### EXERCISE:
Begin at the line below that contains "Josephine | Orlando |". Repeat it and all remaining lines of the records exactly.

(DATA IN THIS EXERCISE begins)

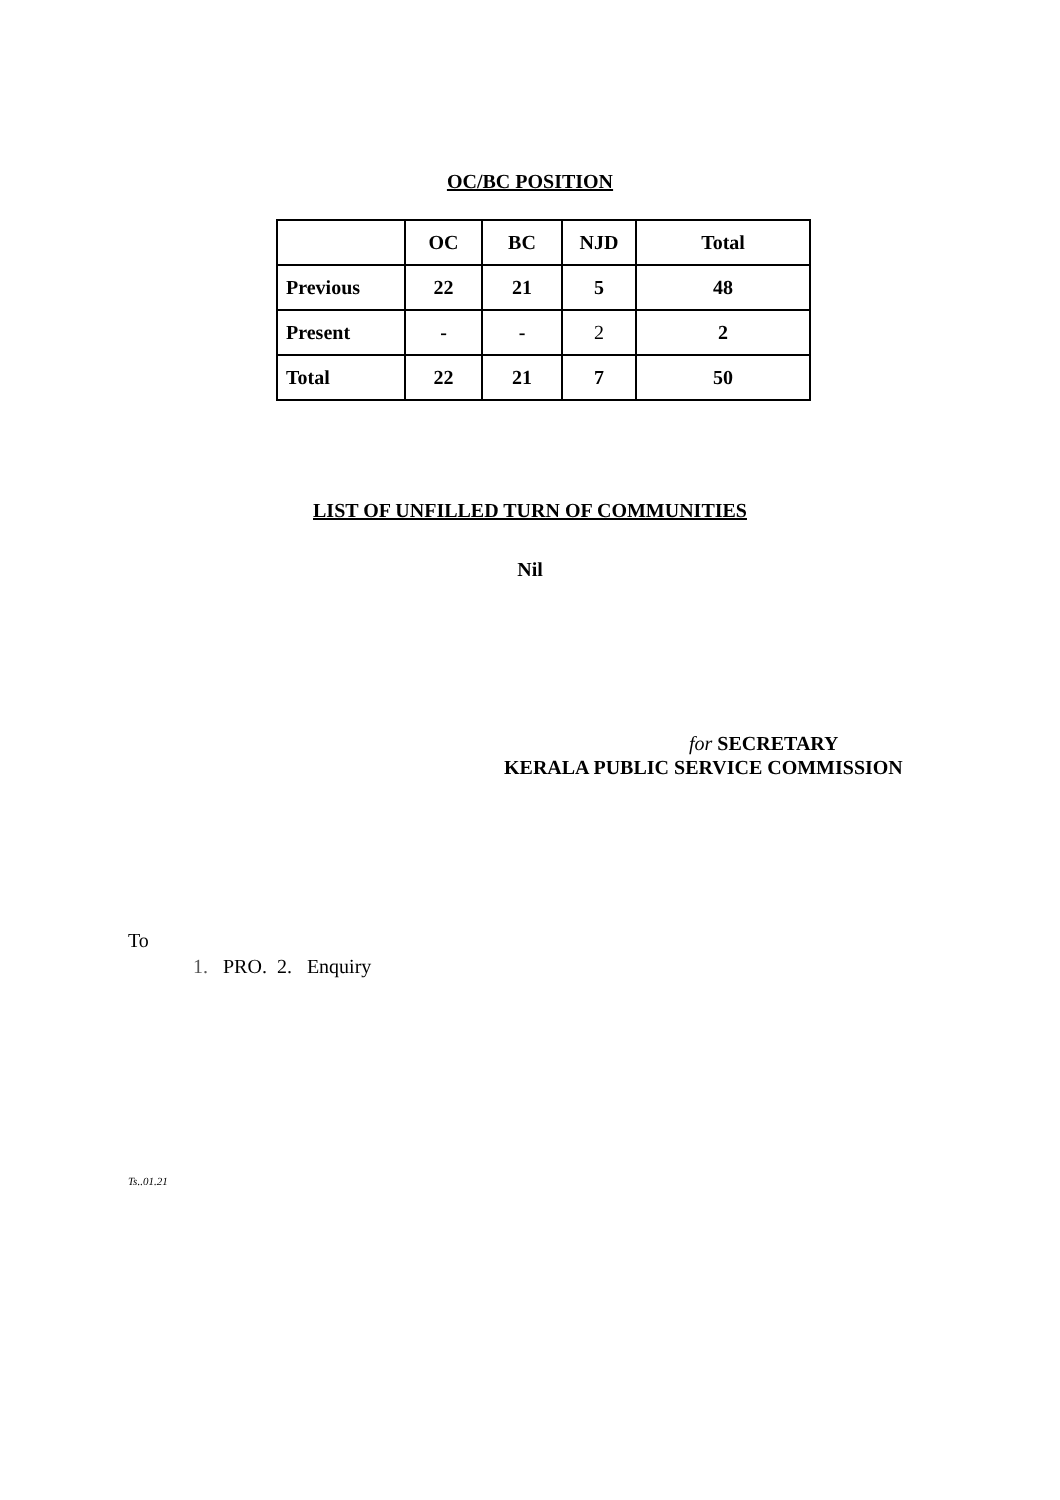OC/BC POSITION
| | OC | BC | NJD | Total |
| --- | --- | --- | --- | --- |
| Previous | 22 | 21 | 5 | 48 |
| Present | - | - | 2 | 2 |
| Total | 22 | 21 | 7 | 50 |
LIST OF UNFILLED TURN OF COMMUNITIES
Nil
for SECRETARY
KERALA PUBLIC SERVICE COMMISSION
To
1. PRO. 2. Enquiry
Ts..01.21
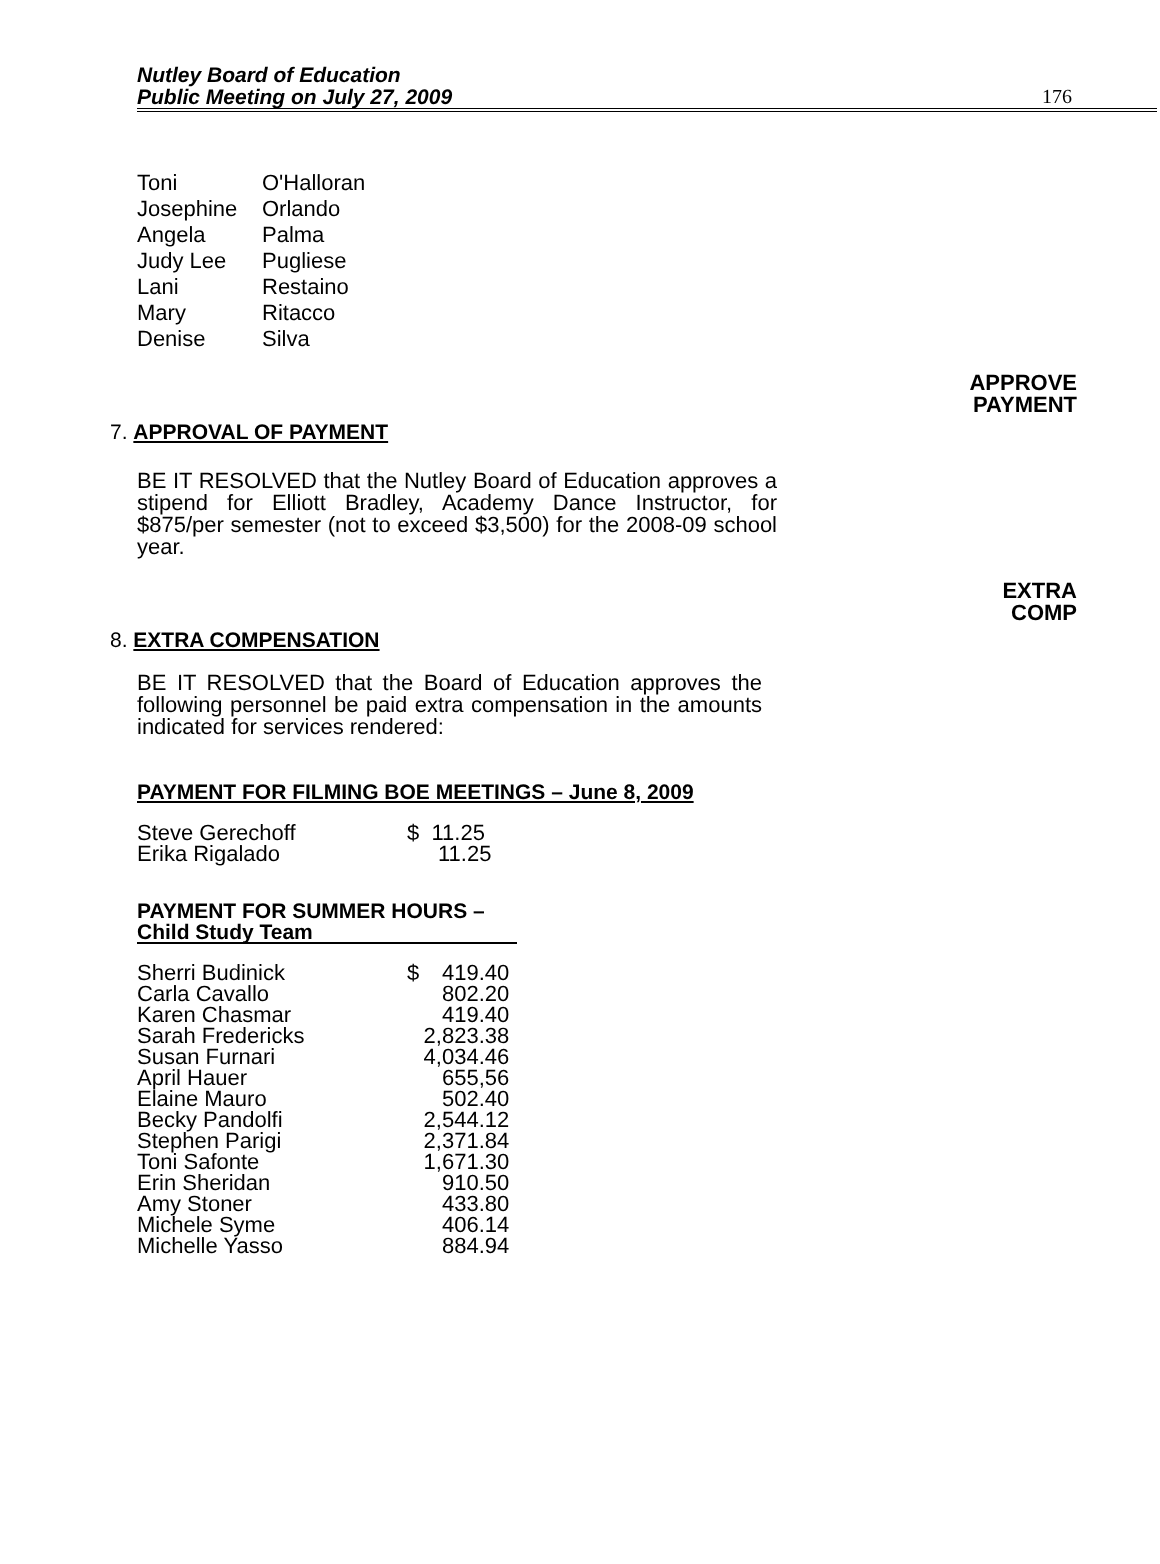Nutley Board of Education
Public Meeting on July 27, 2009
176
| Toni | O'Halloran |
| Josephine | Orlando |
| Angela | Palma |
| Judy Lee | Pugliese |
| Lani | Restaino |
| Mary | Ritacco |
| Denise | Silva |
APPROVE
PAYMENT
7. APPROVAL OF PAYMENT
BE IT RESOLVED that the Nutley Board of Education approves a stipend for Elliott Bradley, Academy Dance Instructor, for $875/per semester (not to exceed $3,500) for the 2008-09 school year.
EXTRA
COMP
8. EXTRA COMPENSATION
BE IT RESOLVED that the Board of Education approves the following personnel be paid extra compensation in the amounts indicated for services rendered:
PAYMENT FOR FILMING BOE MEETINGS – June 8, 2009
| Steve Gerechoff | $ 11.25 |
| Erika Rigalado | 11.25 |
PAYMENT FOR SUMMER HOURS –
Child Study Team
| Sherri Budinick | $ | 419.40 |
| Carla Cavallo | | 802.20 |
| Karen Chasmar | | 419.40 |
| Sarah Fredericks | | 2,823.38 |
| Susan Furnari | | 4,034.46 |
| April Hauer | | 655,56 |
| Elaine Mauro | | 502.40 |
| Becky Pandolfi | | 2,544.12 |
| Stephen Parigi | | 2,371.84 |
| Toni Safonte | | 1,671.30 |
| Erin Sheridan | | 910.50 |
| Amy Stoner | | 433.80 |
| Michele Syme | | 406.14 |
| Michelle Yasso | | 884.94 |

(DATA IN THIS EXERCISE ends)

### RESPONSE BOX:
| Josephine | Orlando |
| Angela | Palma |
| Judy Lee | Pugliese |
| Lani | Restaino |
| Mary | Ritacco |
| Denise | Silva |
APPROVE
PAYMENT
7. APPROVAL OF PAYMENT
BE IT RESOLVED that the Nutley Board of Education approves a stipend for Elliott Bradley, Academy Dance Instructor, for $875/per semester (not to exceed $3,500) for the 2008-09 school year.
EXTRA
COMP
8. EXTRA COMPENSATION
BE IT RESOLVED that the Board of Education approves the following personnel be paid extra compensation in the amounts indicated for services rendered:
PAYMENT FOR FILMING BOE MEETINGS – June 8, 2009
| Steve Gerechoff | $ 11.25 |
| Erika Rigalado | 11.25 |
PAYMENT FOR SUMMER HOURS –
Child Study Team
| Sherri Budinick | $ | 419.40 |
| Carla Cavallo | | 802.20 |
| Karen Chasmar | | 419.40 |
| Sarah Fredericks | | 2,823.38 |
| Susan Furnari | | 4,034.46 |
| April Hauer | | 655,56 |
| Elaine Mauro | | 502.40 |
| Becky Pandolfi | | 2,544.12 |
| Stephen Parigi | | 2,371.84 |
| Toni Safonte | | 1,671.30 |
| Erin Sheridan | | 910.50 |
| Amy Stoner | | 433.80 |
| Michele Syme | | 406.14 |
| Michelle Yasso | | 884.94 |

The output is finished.